Please write out every record exactly, but keep any images out of it.

(Collected data)
··········

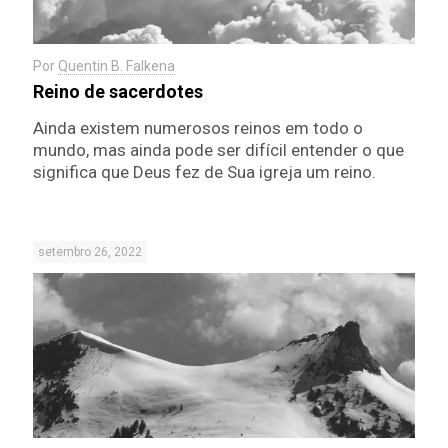
Por
Quentin B. Falkena
Reino de sacerdotes
Ainda existem numerosos reinos em todo o
mundo, mas ainda pode ser difícil entender o que
significa que Deus fez de Sua igreja um reino.
setembro 26, 2022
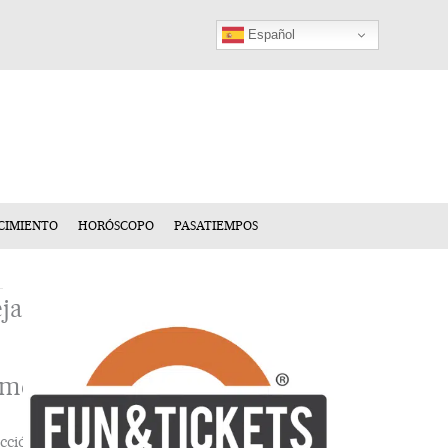
Español
CIMIENTO
HORÓSCOPO
PASATIEMPOS
ja
n
mentario
cción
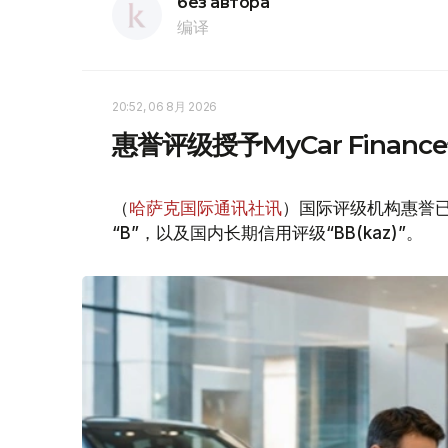
без автора
编译
20:52, 06 8月 2026
惠誉评级授予MyCar Fina
（
哈萨克国际通讯社讯
）国际评级机构惠誉已授
“B”，以及国内长期信用评级“BB(kaz)”。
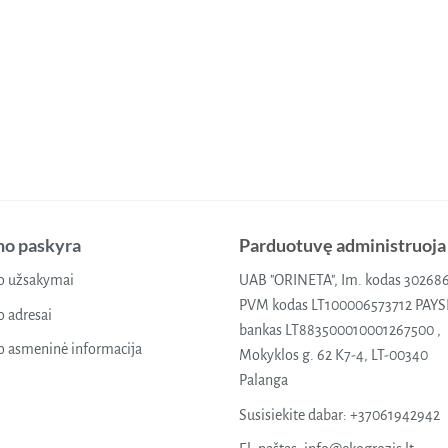
o paskyra
Parduotuvę administruoja
 užsakymai
UAB "ORINETA", Im. kodas 30268
PVM kodas LT100006573712 PAY
 adresai
bankas LT883500010001267500 ,
 asmeninė informacija
Mokyklos g. 62 K7-4, LT-00340
Palanga
Susisiekite dabar:
+37061942942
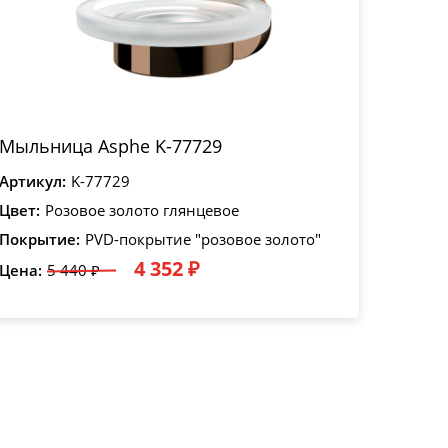
Мыльница Asphe K-77729
Артикул:
K-77729
Цвет:
Розовое золото глянцевое
Покрытие:
PVD-покрытие "розовое золото"
4 352 ₽
Цена:
5 440 ₽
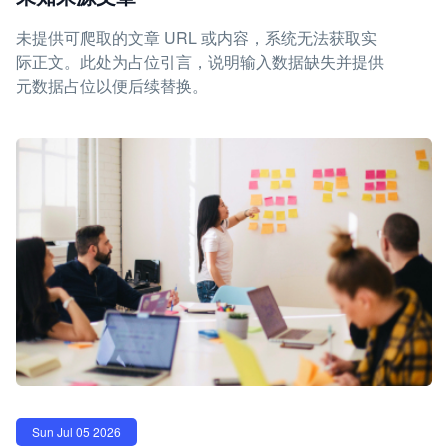
未提供可爬取的文章 URL 或内容，系统无法获取实
际正文。此处为占位引言，说明输入数据缺失并提供
元数据占位以便后续替换。
Sun Jul 05 2026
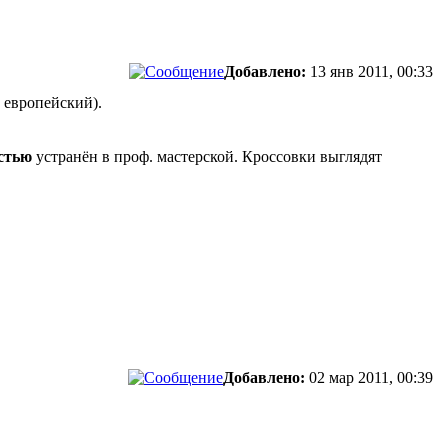
Добавлено:
13 янв 2011, 00:33
5 европейский).
стью
устранён в проф. мастерской. Кроссовки выглядят
Добавлено:
02 мар 2011, 00:39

··········

→ Answer area
Por
Quentin B. Falkena
Reino de sacerdotes
Ainda existem numerosos reinos em todo o
mundo, mas ainda pode ser difícil entender o que
significa que Deus fez de Sua igreja um reino.
setembro 26, 2022
Español
CIMIENTO
HORÓSCOPO
PASATIEMPOS
ja
n
mentario
cción
без автора
编译
20:52, 06 8月 2026
惠誉评级授予MyCar Fina
（
哈萨克国际通讯社讯
）国际评级机构惠誉已授
“B”，以及国内长期信用评级“BB(kaz)”。
o paskyra
Parduotuvę administruoja
 užsakymai
UAB "ORINETA", Im. kodas 30268
PVM kodas LT100006573712 PAY
 adresai
bankas LT883500010001267500 ,
 asmeninė informacija
Mokyklos g. 62 K7-4, LT-00340
Palanga
Susisiekite dabar:
+37061942942
Мыльница Asphe K-77729
Артикул:
K-77729
Цвет:
Розовое золото глянцевое
Покрытие:
PVD-покрытие "розовое золото"
4 352 ₽
Цена:
5 440 ₽
未提供可爬取的文章 URL 或内容，系统无法获取实
际正文。此处为占位引言，说明输入数据缺失并提供
元数据占位以便后续替换。
Sun Jul 05 2026
Добавлено:
13 янв 2011, 00:33
5 европейский).
стью
устранён в проф. мастерской. Кроссовки выглядят
Добавлено:
02 мар 2011, 00:39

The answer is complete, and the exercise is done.